## Instructions for the task
Quote the text from all of the data below word for word, leaving out the pictures.

*** Begin section ***

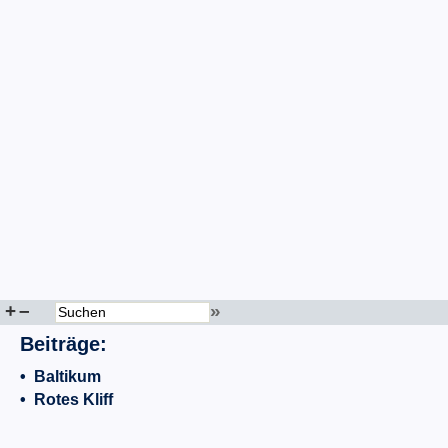
+
–
»
Beiträge:
•
Baltikum
•
Rotes Kliff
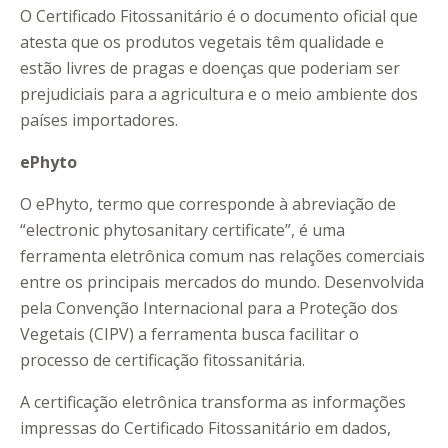
O Certificado Fitossanitário é o documento oficial que
atesta que os produtos vegetais têm qualidade e
estão livres de pragas e doenças que poderiam ser
prejudiciais para a agricultura e o meio ambiente dos
países importadores.
ePhyto
O ePhyto, termo que corresponde à abreviação de
“electronic phytosanitary certificate”, é uma
ferramenta eletrônica comum nas relações comerciais
entre os principais mercados do mundo. Desenvolvida
pela Convenção Internacional para a Proteção dos
Vegetais (CIPV) a ferramenta busca facilitar o
processo de certificação fitossanitária.
A certificação eletrônica transforma as informações
impressas do Certificado Fitossanitário em dados,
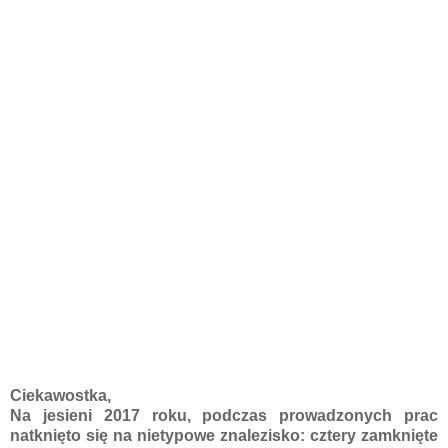
Ciekawostka,
Na jesieni 2017 roku, podczas prowadzonych prac
natknięto się na nietypowe znalezisko: cztery zamknięte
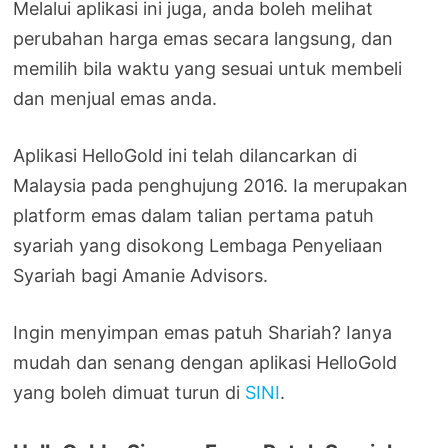
Melalui aplikasi ini juga, anda boleh melihat
perubahan harga emas secara langsung, dan
memilih bila waktu yang sesuai untuk membeli
dan menjual emas anda.
Aplikasi HelloGold ini telah dilancarkan di
Malaysia pada penghujung 2016. Ia merupakan
platform emas dalam talian pertama patuh
syariah yang disokong Lembaga Penyeliaan
Syariah bagi Amanie Advisors.
Ingin menyimpan emas patuh Shariah? Ianya
mudah dan senang dengan aplikasi HelloGold
yang boleh dimuat turun di
SINI
.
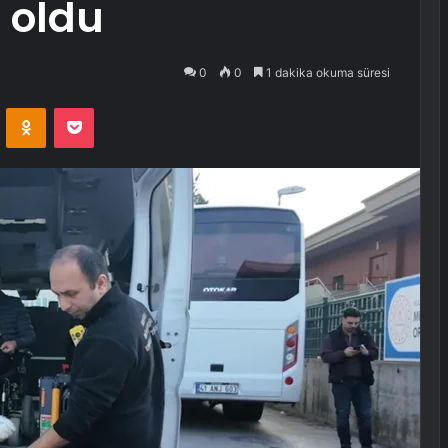
 oldu
0
0
1 dakika okuma süresi
VKontakte
Odnoklassniki
Pocket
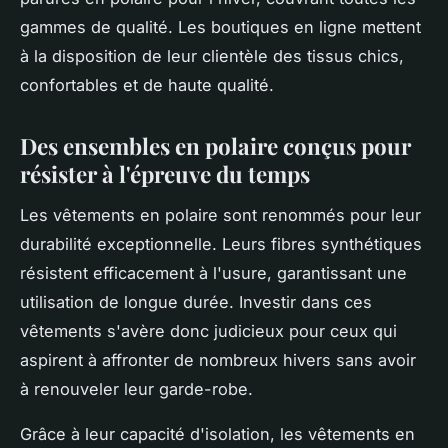
gammes de qualité. Les boutiques en ligne mettent
à la disposition de leur clientèle des tissus chics,
confortables et de haute qualité.
Des ensembles en polaire conçus pour
résister à l'épreuve du temps
Les vêtements en polaire sont renommés pour leur
durabilité exceptionnelle. Leurs fibres synthétiques
résistent efficacement à l'usure, garantissant une
utilisation de longue durée. Investir dans ces
vêtements s'avère donc judicieux pour ceux qui
aspirent à affronter de nombreux hivers sans avoir
à renouveler leur garde-robe.
Grâce à leur capacité d'isolation, les vêtements en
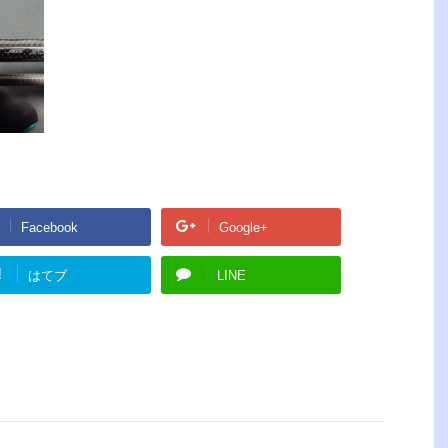
Facebook
Google+
!
はてブ
LINE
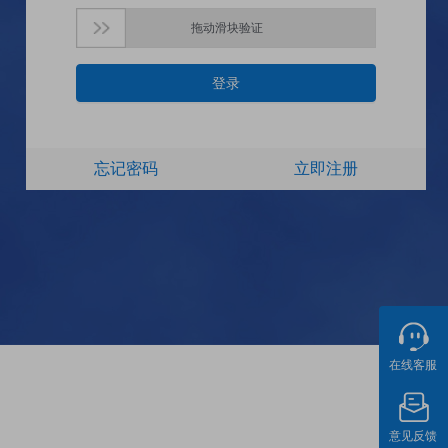
拖动滑块验证
登录
忘记密码
立即注册
在线客服
意见反馈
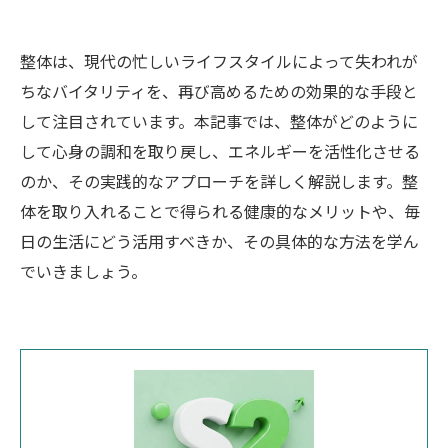
整体は、現代の忙しいライフスタイルによって失われが
ちなバイタリティを、再び高めるための効果的な手段と
して注目されています。本記事では、整体がどのように
して心身の調和を取り戻し、エネルギーを活性化させる
のか、その実践的なアプローチを詳しく解説します。整
体を取り入れることで得られる健康的なメリットや、毎
日の生活にどう活用すべきか、その具体的な方法を学ん
でいきましょう。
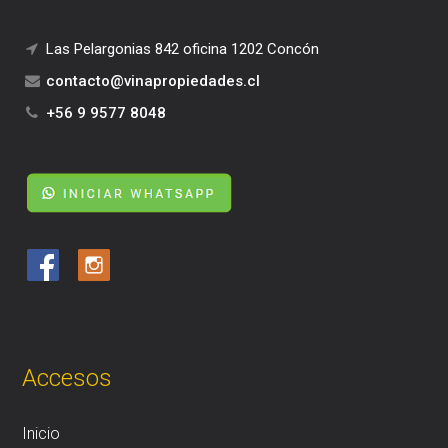
Las Pelargonias 842 oficina 1202 Concón
contacto@vinapropiedades.cl
+56 9 9577 8048
Accesos
Inicio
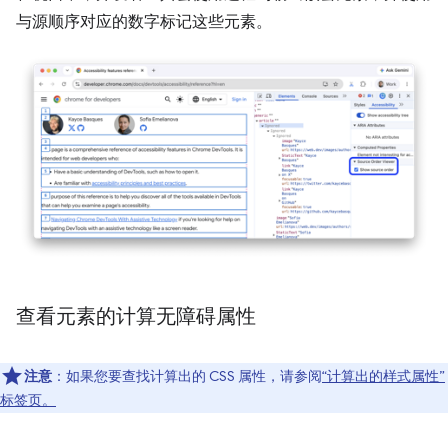
与源顺序对应的数字标记这些元素。
查看元素的计算无障碍属性
注意
：如果您要查找计算出的 CSS 属性，请参阅
“计算出的样式属性”
标签页。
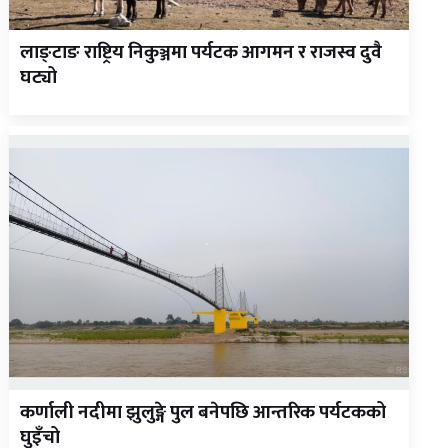
लाङ्टाङ राष्ट्रिय निकुञ्जमा पर्यटक आगमन र राजस्व दुवै
घट्यो
कर्णाली नदीमा झुलुङ्गे पुल बनेपछि आन्तरिक पर्यटकको
घुइँचो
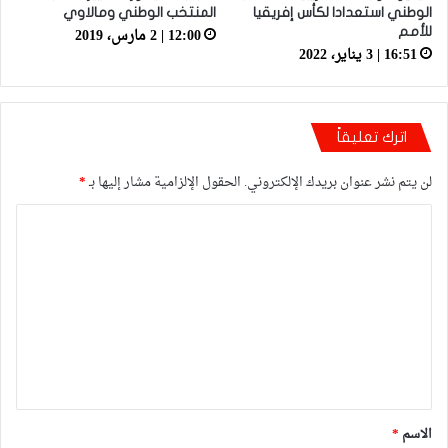
الوطني استعدادا لكأس إفريقيا
المنتخب الوطني ومالاوي
12:00 | 2 مارس، 2019
للأمم
16:51 | 3 يناير، 2022
اترك تعليقاً
لن يتم نشر عنوان بريدك الإلكتروني.
الحقول الإلزامية مشار إليها بـ
*
ا
ل
ت
ع
ل
ي
ق
*
الاسم
*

*** End section ***

## Answer box
+
–
»
Beiträge:
•
Baltikum
•
Rotes Kliff
O Certificado Fitossanitário é o documento oficial que
atesta que os produtos vegetais têm qualidade e
estão livres de pragas e doenças que poderiam ser
prejudiciais para a agricultura e o meio ambiente dos
países importadores.
ePhyto
O ePhyto, termo que corresponde à abreviação de
“electronic phytosanitary certificate”, é uma
ferramenta eletrônica comum nas relações comerciais
entre os principais mercados do mundo. Desenvolvida
pela Convenção Internacional para a Proteção dos
Vegetais (CIPV) a ferramenta busca facilitar o
processo de certificação fitossanitária.
A certificação eletrônica transforma as informações
impressas do Certificado Fitossanitário em dados,
Ciekawostka,
Na jesieni 2017 roku, podczas prowadzonych prac
natknięto się na nietypowe znalezisko: cztery zamknięte
Melalui aplikasi ini juga, anda boleh melihat
perubahan harga emas secara langsung, dan
memilih bila waktu yang sesuai untuk membeli
dan menjual emas anda.
Aplikasi HelloGold ini telah dilancarkan di
Malaysia pada penghujung 2016. Ia merupakan
platform emas dalam talian pertama patuh
syariah yang disokong Lembaga Penyeliaan
Syariah bagi Amanie Advisors.
Ingin menyimpan emas patuh Shariah? Ianya
mudah dan senang dengan aplikasi HelloGold
yang boleh dimuat turun di
SINI
.
 oldu
0
0
1 dakika okuma süresi
VKontakte
Odnoklassniki
Pocket
gammes de qualité. Les boutiques en ligne mettent
à la disposition de leur clientèle des tissus chics,
confortables et de haute qualité.
Des ensembles en polaire conçus pour
résister à l'épreuve du temps
Les vêtements en polaire sont renommés pour leur
durabilité exceptionnelle. Leurs fibres synthétiques
résistent efficacement à l'usure, garantissant une
utilisation de longue durée. Investir dans ces
vêtements s'avère donc judicieux pour ceux qui
aspirent à affronter de nombreux hivers sans avoir
à renouveler leur garde-robe.
Grâce à leur capacité d'isolation, les vêtements en
Facebook
Google+
!
はてブ
LINE
拖动滑块验证
登录
忘记密码
立即注册
在线客服
意见反馈
整体は、現代の忙しいライフスタイルによって失われが
ちなバイタリティを、再び高めるための効果的な手段と
して注目されています。本記事では、整体がどのように
して心身の調和を取り戻し、エネルギーを活性化させる
のか、その実践的なアプローチを詳しく解説します。整
体を取り入れることで得られる健康的なメリットや、毎
日の生活にどう活用すべきか、その具体的な方法を学ん
でいきましょう。
Las Pelargonias 842 oficina 1202 Concón
contacto@vinapropiedades.cl
+56 9 9577 8048
Accesos
Inicio
与源顺序对应的数字标记这些元素。
查看元素的计算无障碍属性
注意
：如果您要查找计算出的 CSS 属性，请参阅
“计算出的样式属性”
标签页。
लाङ्टाङ राष्ट्रिय निकुञ्जमा पर्यटक आगमन र राजस्व दुवै
घट्यो
कर्णाली नदीमा झुलुङ्गे पुल बनेपछि आन्तरिक पर्यटकको
घुइँचो
الوطني استعدادا لكأس إفريقيا
المنتخب الوطني ومالاوي
12:00 | 2 مارس، 2019
للأمم
16:51 | 3 يناير، 2022
اترك تعليقاً
لن يتم نشر عنوان بريدك الإلكتروني.
الحقول الإلزامية مشار إليها بـ
*
ا
ل
ت
ع
ل
ي
ق
*
الاسم
*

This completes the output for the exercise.